### Activity A
Summarize the Policy Server recovery text in two sentences.
### Activity B
Please decide whether each statement agrees with the Policy Server recovery text, answering yes or no and quoting the words that settle it: (i) the information applies only to the latest CPS version; (ii) the devices used started with a cleared (default) configuration; (iii) compute resources should be in a different availability zone from the affected instance.
### Activity C
Carry on the Policy Server recovery text from its final sentence.
START Selected text
Introduction
This document describes how to troubleshoot Policy Server (PS) Recovery.
Prerequisites
Requirements
Cisco recommends that you have knowledge on these topics:
- Cisco Policy Suite (CPS)
- Openstack
- Compute on which affected instances were deployed now avavilable.
- Compute resources are available in the same availability zone as the affected instance.
- Backup procedures as mentioned in the document are followed/scheduled periodically.
Components Used
The information in this document is based on CPS and applicable to all versions.
The information in this document was created from the devices in a specific lab environment. All of the devices used in this document started with a cleared (default) configuration. If your network is live, ensure that you understand the potential impact of any command.
END Selected text
START The data
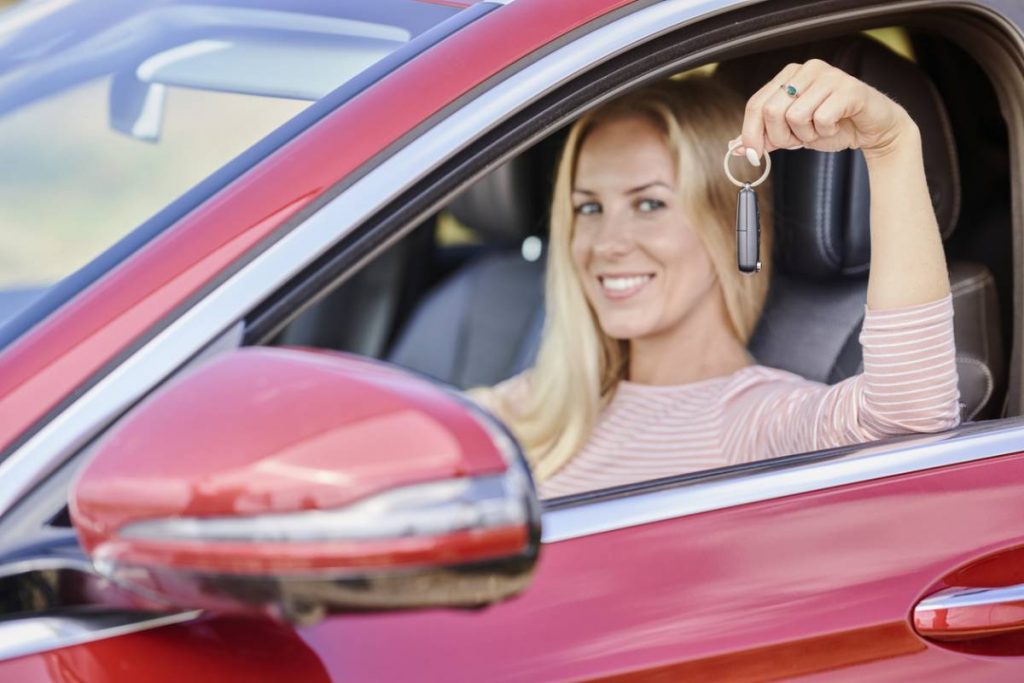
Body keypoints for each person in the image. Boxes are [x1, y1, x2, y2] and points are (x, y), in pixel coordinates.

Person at [471, 60, 960, 499]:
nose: (607, 243)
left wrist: (891, 144)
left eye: (649, 204)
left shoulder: (749, 421)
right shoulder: (543, 405)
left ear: (729, 222)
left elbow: (908, 417)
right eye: (589, 208)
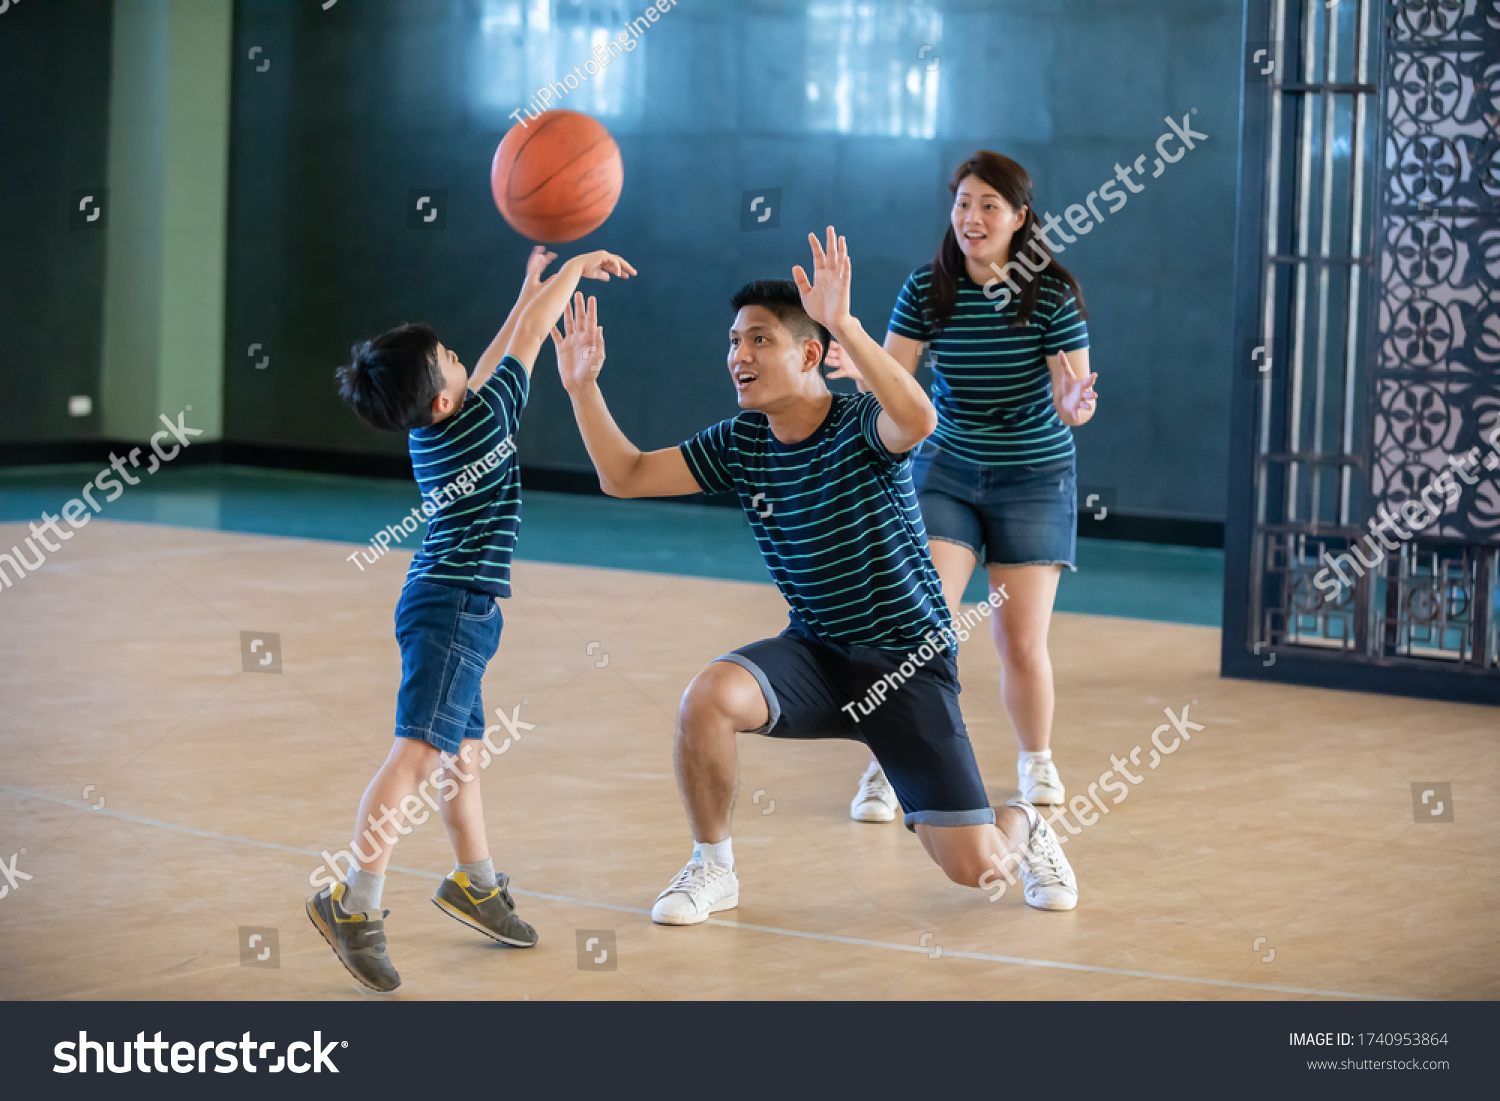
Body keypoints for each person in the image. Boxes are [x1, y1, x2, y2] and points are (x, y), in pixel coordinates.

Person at [551, 227, 1078, 924]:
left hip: (905, 666)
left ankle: (1025, 827)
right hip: (817, 653)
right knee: (707, 697)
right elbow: (624, 474)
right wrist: (583, 388)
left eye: (759, 340)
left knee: (976, 868)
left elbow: (919, 418)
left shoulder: (859, 421)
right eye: (734, 341)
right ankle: (714, 869)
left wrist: (845, 324)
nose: (739, 355)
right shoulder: (740, 442)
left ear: (808, 354)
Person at [307, 245, 635, 992]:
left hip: (450, 604)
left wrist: (526, 292)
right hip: (455, 611)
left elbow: (486, 366)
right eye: (448, 357)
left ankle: (474, 882)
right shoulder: (482, 422)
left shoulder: (440, 426)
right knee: (417, 757)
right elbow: (519, 348)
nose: (462, 356)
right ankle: (353, 901)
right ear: (446, 397)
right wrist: (569, 274)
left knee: (464, 756)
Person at [824, 151, 1098, 824]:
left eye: (988, 207)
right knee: (921, 627)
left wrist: (1074, 400)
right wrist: (854, 358)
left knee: (1020, 641)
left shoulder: (1052, 293)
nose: (971, 219)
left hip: (1034, 474)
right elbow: (895, 381)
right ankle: (890, 767)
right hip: (945, 466)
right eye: (963, 204)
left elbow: (1073, 400)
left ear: (1018, 218)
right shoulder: (928, 289)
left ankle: (1037, 760)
END The data
### Expected output A
The document describes how to troubleshoot Policy Server (PS) Recovery, and Cisco recommends knowledge of Cisco Policy Suite (CPS) and Openstack. Its information is based on CPS, applies to all versions, and was created from lab devices that all started with a cleared (default) configuration.

### Expected output B
(i) No: "The information in this document is based on CPS and applicable to all versions."
(ii) Yes: "All of the devices used in this document started with a cleared (default) configuration."
(iii) No: "Compute resources are available in the same availability zone as the affected instance."

### Expected output C
Background Information
CPS VNF Instance Recovery Procedures
In this section here as described:
- Restore any instance from SHUTOFF state.
- Restore any instance from ERROR state.
Troubleshoot
Power on Any Instance from SHUTOFF State
If any instance is in SHUTOFF state due to a planned shutdown or some other reason, please use this procedure to start the instance and enable it’s monitoring in Elastic Service Controller (ESC).
Step 1. Check the state of instance via OpenStack.
source /home/stack/destackovsrc-Pcrf
nova list --fields name,host,status | grep oam-s1
| c5e4ebd4-803d-45c1-bd96-fd6e459b7ed6 | SVS1-oam-s1_0_fd8b0bb8-a2d7-4dae-8048-0c3d86c5d8ed | SHUTOFF|
Step 2. Check if the compute is available and ensure state is up.
source /home/stack/destackovsrc
nova hypervisor-show destackovs-compute-2 | egrep ‘status|state’
| state | up |
| status | enabled |
Step 3. Login to ESC Master as admin user and check the state of instance in opdata.
echo "show esc_datamodel opdata tenants tenant Pcrf deployments * state_machine | tab" | /opt/cisco/esc/confd/bin/confd_cli -u admin –C | grep qns-s2
SVS1-tmo_oam-s1_0_fd8b0bb8-a2d7-4dae-8048-0c3d86c5d8ed VM_ERROR_STATE
Step 4. Power on the instance from openstack.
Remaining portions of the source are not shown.